What you have to do: Check every line of the entries below for "para", and copy the lines that have it.

Input records:
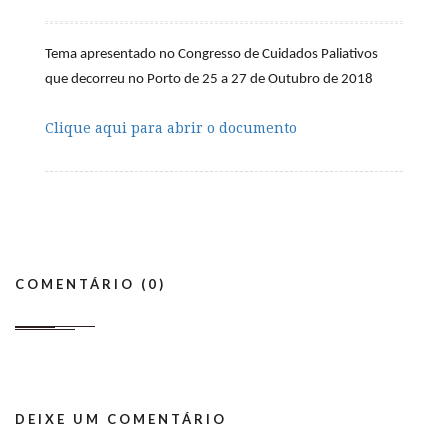
Tema apresentado no Congresso de Cuidados Paliativos
que decorreu no Porto de 25 a 27 de Outubro de 2018
Clique aqui para abrir o documento
COMENTÁRIO (0)
DEIXE UM COMENTÁRIO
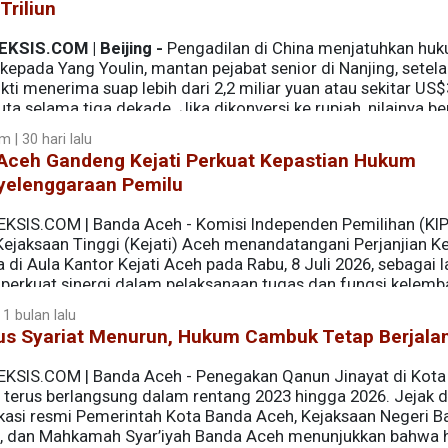
Triliun
EKSIS.COM | Beijing -
Pengadilan di China menjatuhkan hu
kepada Yang Youlin, mantan pejabat senior di Nanjing, setel
kti menerima suap lebih dari 2,2 miliar yuan atau sekitar US$
uta selama tiga dekade. Jika dikonversi ke rupiah, nilainya be
igunakan.
 | 30 hari lalu
 Aceh Gandeng Kejati Perkuat Kepastian Hukum
yelenggaraan Pemilu
EKSIS.COM | Banda Aceh - Komisi Independen Pemilihan (KI
Kejaksaan Tinggi (Kejati) Aceh menandatangani Perjanjian Ke
di Aula Kantor Kejati Aceh pada Rabu, 8 Juli 2026, sebagai 
erkuat sinergi dalam pelaksanaan tugas dan fungsi kelemb
 1 bulan lalu
us Syariat Menurun, Hukum Cambuk Tetap Berjala
EKSIS.COM | Banda Aceh - Penegakan Qanun Jinayat di Kot
 terus berlangsung dalam rentang 2023 hingga 2026. Jejak di
ikasi resmi Pemerintah Kota Banda Aceh, Kejaksaan Negeri 
, dan Mahkamah Syar’iyah Banda Aceh menunjukkan bahwa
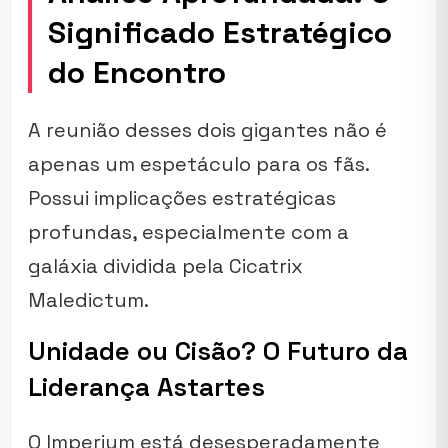
Significado Estratégico
do Encontro
A reunião desses dois gigantes não é
apenas um espetáculo para os fãs.
Possui implicações estratégicas
profundas, especialmente com a
galáxia dividida pela
Cicatrix
Maledictum
.
Unidade ou Cisão? O Futuro da
Liderança Astartes
O Imperium está desesperadamente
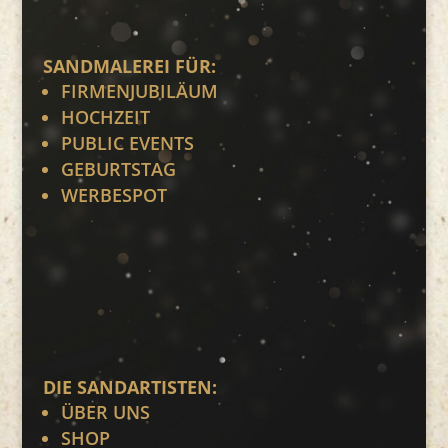
SANDMALEREI FÜR:
FIRMENJUBILÄUM
HOCHZEIT
PUBLIC EVENTS
GEBURTSTAG
WERBESPOT
DIE SANDARTISTEN:
ÜBER UNS
SHOP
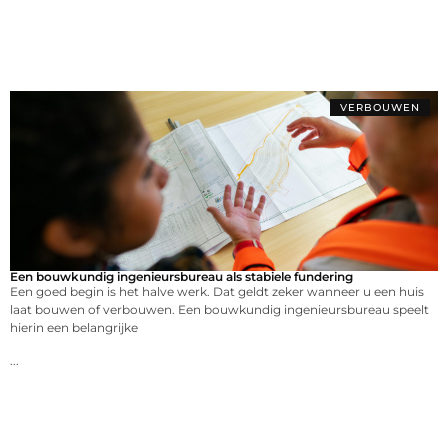
VERBOUWEN
Een bouwkundig ingenieursbureau als stabiele fundering
Een goed begin is het halve werk. Dat geldt zeker wanneer u een huis
laat bouwen of verbouwen. Een bouwkundig ingenieursbureau speelt
hierin een belangrijke
...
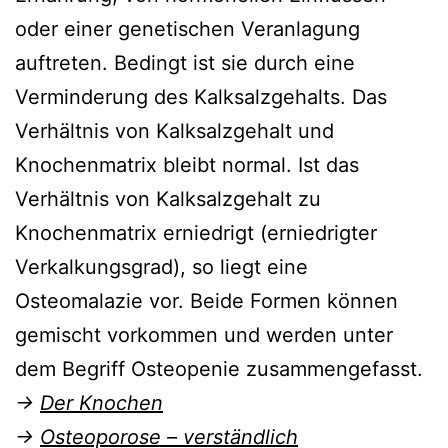
oder einer genetischen Veranlagung
auftreten. Bedingt ist sie durch eine
Verminderung des Kalksalzgehalts. Das
Verhältnis von Kalksalzgehalt und
Knochenmatrix bleibt normal. Ist das
Verhältnis von Kalksalzgehalt zu
Knochenmatrix erniedrigt (erniedrigter
Verkalkungsgrad), so liegt eine
Osteomalazie vor. Beide Formen können
gemischt vorkommen und werden unter
dem Begriff Osteopenie zusammengefasst.
→
Der Knochen
→
Osteoporose – verständlich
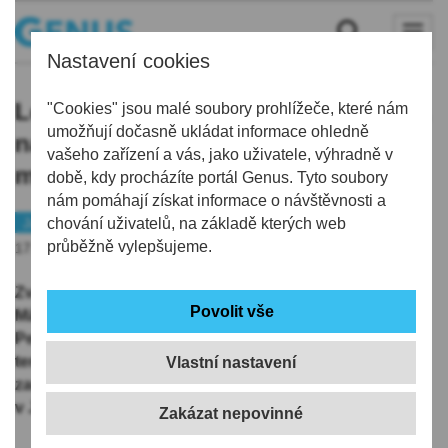
Nastavení cookies
Lesníky vystřídali badatelé. Chalupa
"Cookies" jsou malé soubory prohlížeče, které nám
umožňují dočasně ukládat informace ohledně
na Jizerce slouží libereckým
vašeho zařízení a vás, jako uživatele, výhradně v
muzejníkům
době, kdy procházíte portál Genus. Tyto soubory
nám pomáhají získat informace o návštěvnosti a
Jablonecko
chování uživatelů, na základě kterých web
Historie
průběžně vylepšujeme.
17.09.2022 | 5:48
Zvenčí je to nenápadná jizerskohorská chalupa.
Málokdo ví, že ve stavení mezi Hnojovým domem a
Pešákovnou na Jizerce má Severočeské muzeum
terénní přírodovědnou stanici, kterou jeho
Vlastní nastavení
zaměstnanci využívají k výzkumné činnosti
v Jizerských horách.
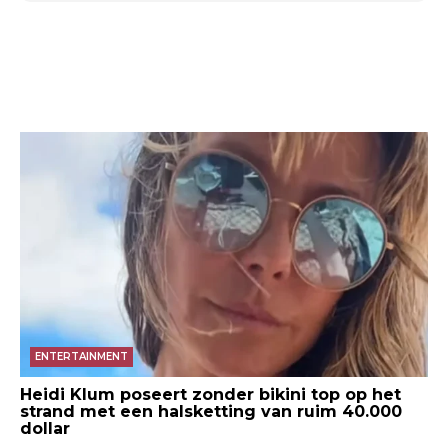
ENTERTAINMENT
Heidi Klum poseert zonder bikini top op het
strand met een halsketting van ruim 40.000
dollar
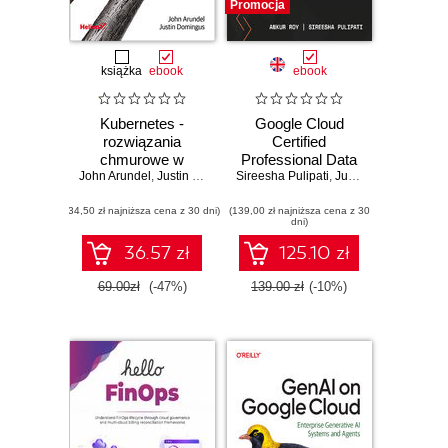
Promocja
książka
ebook
ebook
Kubernetes -
Google Cloud
rozwiązania
Certified
chmurowe w
Professional Data
John Arundel
świecie DevOps.
,
Justin Domingus
Sireesha Pulipati
Engineer
,
Juan Carlos Escalante Soto
Tworzenie,
Certification Guide.
(34,50 zł najniższa cena z 30 dni)
wdrażanie i
(139,00 zł najniższa cena z 30
Get certified and
dni)
skalowanie
develop expert-
nowoczesnych
level data
36.57 zł
125.10 zł
aplikacji
engineering skills
chmurowych
with Google Cloud
69.00zł
(-47%)
139.00 zł
(-10%)
Platform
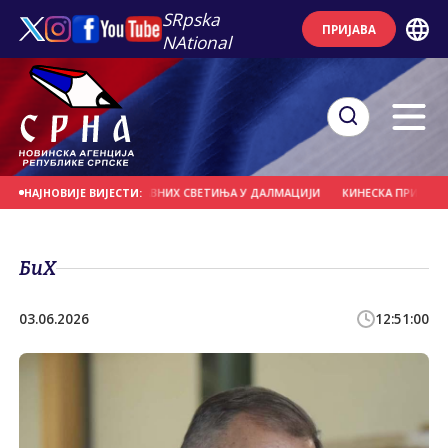
SRpska
ПРИЈАВА
NAtional
УЛИ ДО ПРАВОСЛАВНИХ СВЕТИЊА У ДАЛМАЦИЈИ
КИНЕСКА ПРИЛИКА 2.0 - 
НАЈНОВИЈЕ ВИЈЕСТИ:
БиХ
03.06.2026
12:51:00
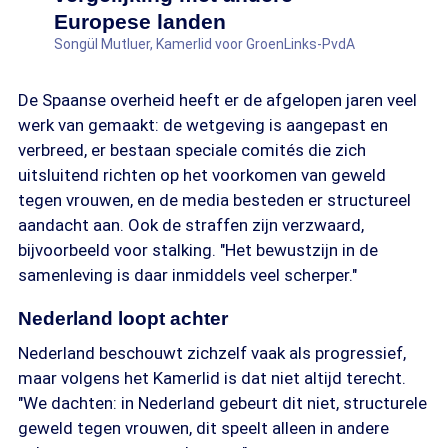
Europese landen
Songül Mutluer, Kamerlid voor GroenLinks-PvdA
De Spaanse overheid heeft er de afgelopen jaren veel
werk van gemaakt: de wetgeving is aangepast en
verbreed, er bestaan speciale comités die zich
uitsluitend richten op het voorkomen van geweld
tegen vrouwen, en de media besteden er structureel
aandacht aan. Ook de straffen zijn verzwaard,
bijvoorbeeld voor stalking. "Het bewustzijn in de
samenleving is daar inmiddels veel scherper."
Nederland loopt achter
Nederland beschouwt zichzelf vaak als progressief,
maar volgens het Kamerlid is dat niet altijd terecht.
"We dachten: in Nederland gebeurt dit niet, structurele
geweld tegen vrouwen, dit speelt alleen in andere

Written response:
Clique aqui para abrir o documento
apenas um espetáculo para os fãs.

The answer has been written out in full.